++++ Supplied records ++++

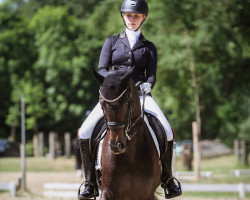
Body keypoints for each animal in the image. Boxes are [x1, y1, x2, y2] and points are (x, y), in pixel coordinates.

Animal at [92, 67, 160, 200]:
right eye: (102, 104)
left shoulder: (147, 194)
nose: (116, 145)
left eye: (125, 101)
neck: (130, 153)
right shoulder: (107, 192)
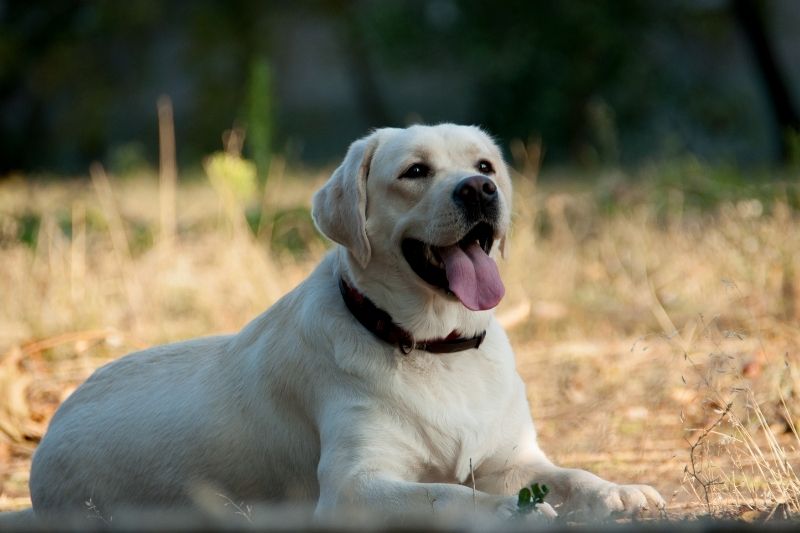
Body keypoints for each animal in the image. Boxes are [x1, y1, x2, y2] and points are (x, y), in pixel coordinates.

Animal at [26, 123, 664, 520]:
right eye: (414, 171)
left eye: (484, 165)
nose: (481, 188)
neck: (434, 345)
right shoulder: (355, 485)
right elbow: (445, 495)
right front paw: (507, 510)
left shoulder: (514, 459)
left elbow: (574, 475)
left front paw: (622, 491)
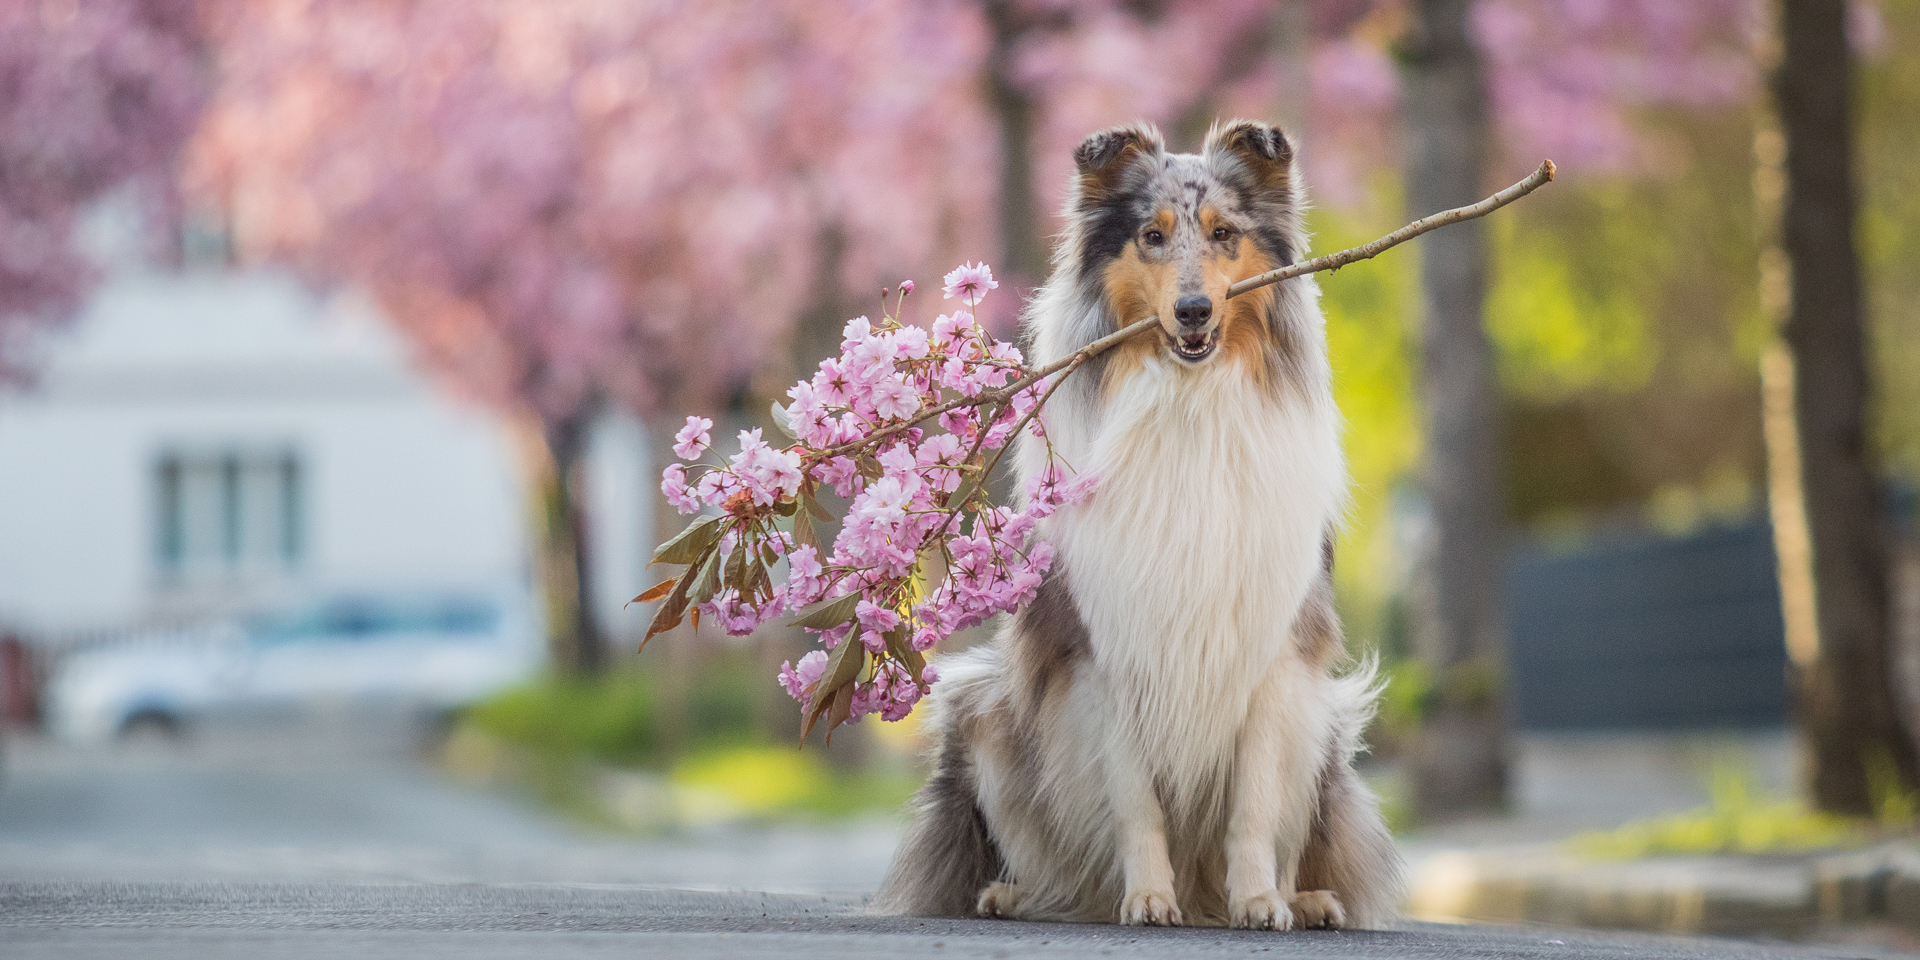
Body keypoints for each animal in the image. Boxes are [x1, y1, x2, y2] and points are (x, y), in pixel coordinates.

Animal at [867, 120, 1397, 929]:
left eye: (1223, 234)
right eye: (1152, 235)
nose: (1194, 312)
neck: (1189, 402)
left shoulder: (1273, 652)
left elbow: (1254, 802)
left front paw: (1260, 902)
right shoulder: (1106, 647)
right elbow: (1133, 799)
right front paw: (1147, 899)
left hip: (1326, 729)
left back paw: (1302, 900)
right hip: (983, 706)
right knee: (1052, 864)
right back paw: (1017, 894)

++++
++++ Supplied records ++++

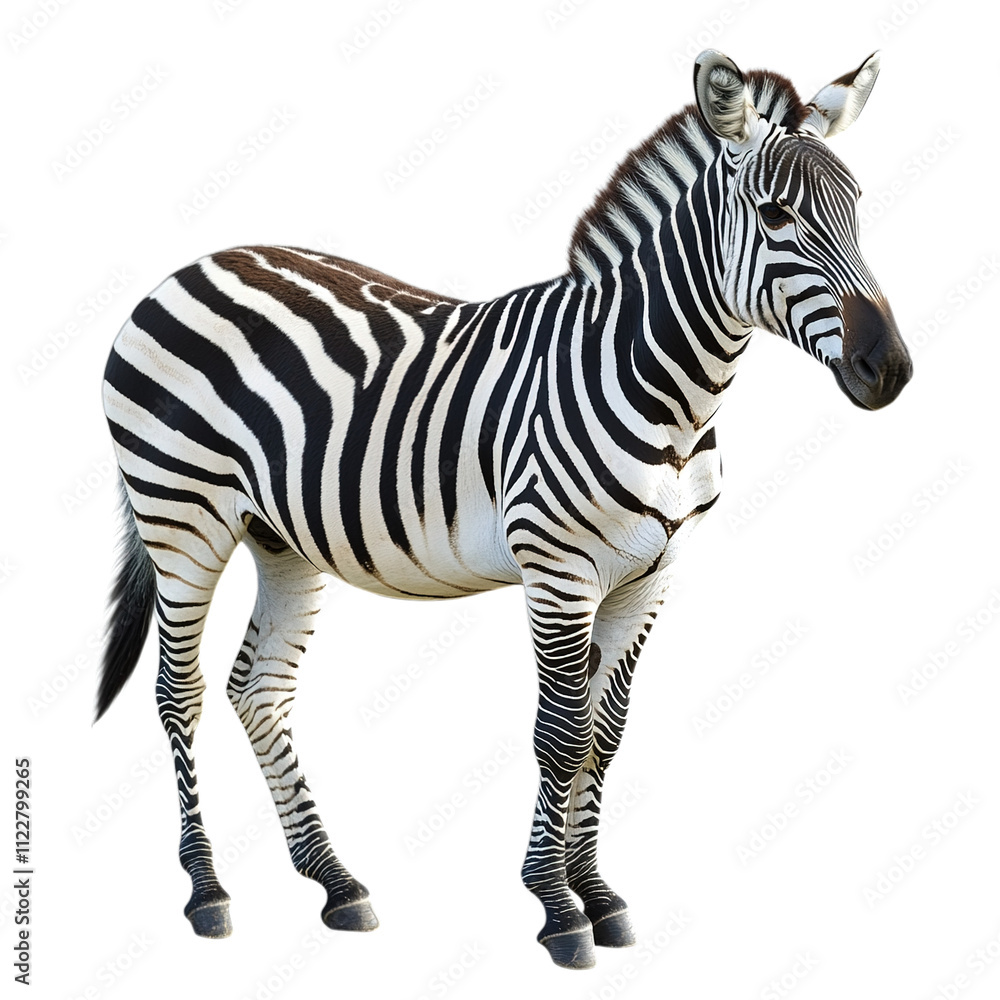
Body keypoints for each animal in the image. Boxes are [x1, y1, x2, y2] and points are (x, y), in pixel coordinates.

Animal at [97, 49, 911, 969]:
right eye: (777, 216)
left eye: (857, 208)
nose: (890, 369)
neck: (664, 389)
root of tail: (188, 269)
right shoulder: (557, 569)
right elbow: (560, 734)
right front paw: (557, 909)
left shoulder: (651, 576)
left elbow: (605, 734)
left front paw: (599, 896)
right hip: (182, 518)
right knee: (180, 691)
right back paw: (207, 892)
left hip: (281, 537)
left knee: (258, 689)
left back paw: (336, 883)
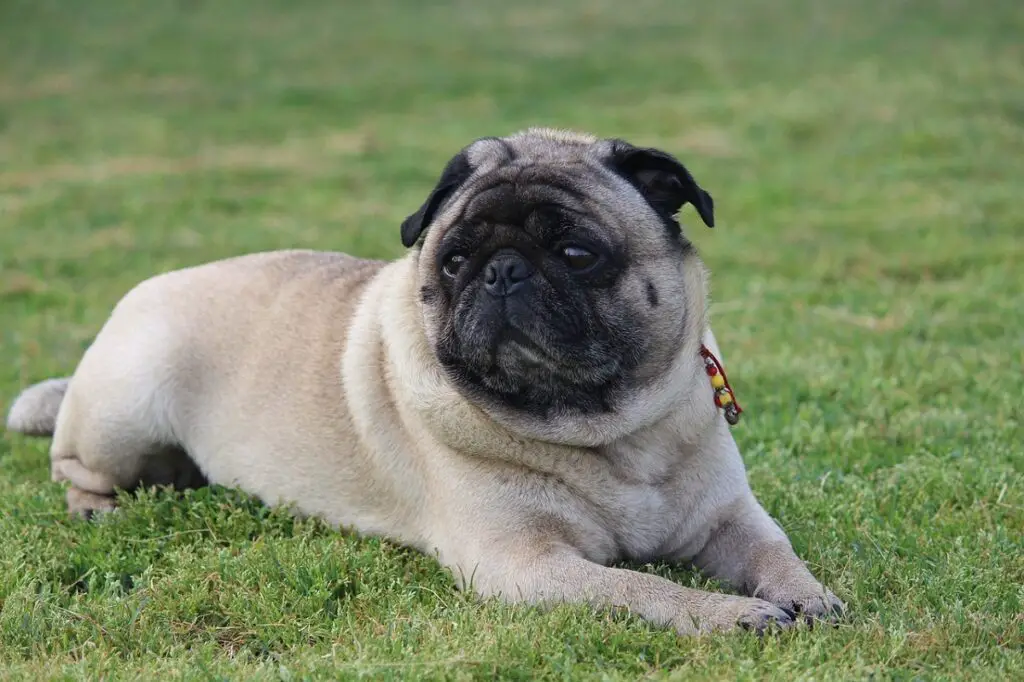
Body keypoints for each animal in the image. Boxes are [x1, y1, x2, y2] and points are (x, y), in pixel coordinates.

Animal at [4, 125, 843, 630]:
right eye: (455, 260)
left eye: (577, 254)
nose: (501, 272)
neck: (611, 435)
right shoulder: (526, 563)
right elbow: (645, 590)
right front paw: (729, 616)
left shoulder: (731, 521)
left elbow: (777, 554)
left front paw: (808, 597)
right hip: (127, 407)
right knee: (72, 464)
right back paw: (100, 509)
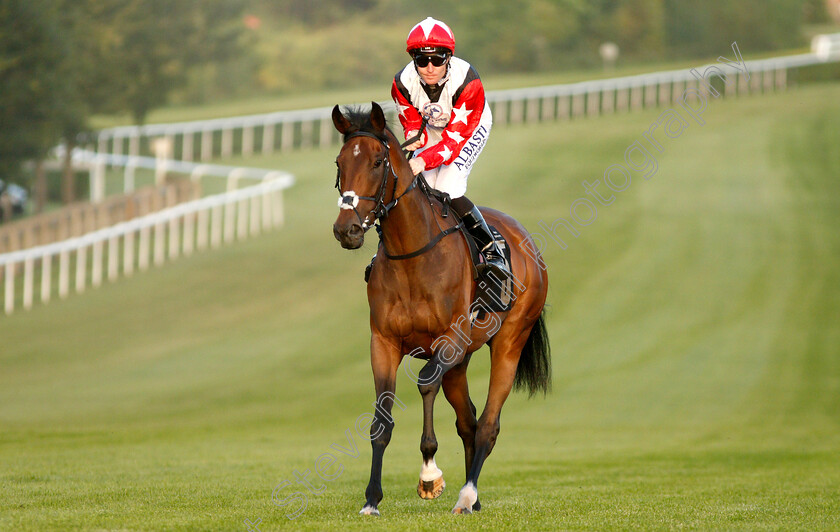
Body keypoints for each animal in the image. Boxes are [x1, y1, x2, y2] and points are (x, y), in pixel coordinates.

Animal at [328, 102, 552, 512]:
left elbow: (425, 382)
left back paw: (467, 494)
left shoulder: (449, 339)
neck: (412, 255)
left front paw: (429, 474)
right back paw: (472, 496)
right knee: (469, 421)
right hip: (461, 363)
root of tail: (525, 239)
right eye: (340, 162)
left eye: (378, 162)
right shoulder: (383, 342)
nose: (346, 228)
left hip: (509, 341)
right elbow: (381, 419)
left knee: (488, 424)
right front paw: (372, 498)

++++

_Required work_
When the line with "right eye: (1152, 235)" is reached in the data above, start copying there, and copy each line exactly until the line with "right back paw: (1017, 894)" has been copied; copy nothing else.

_Expected answer_
right eye: (1152, 235)
nose: (1194, 312)
neck: (1189, 402)
left shoulder: (1273, 652)
left elbow: (1254, 802)
left front paw: (1260, 902)
right shoulder: (1106, 647)
right elbow: (1133, 799)
right front paw: (1147, 899)
left hip: (1326, 729)
left back paw: (1302, 900)
right hip: (983, 706)
right knee: (1052, 864)
right back paw: (1017, 894)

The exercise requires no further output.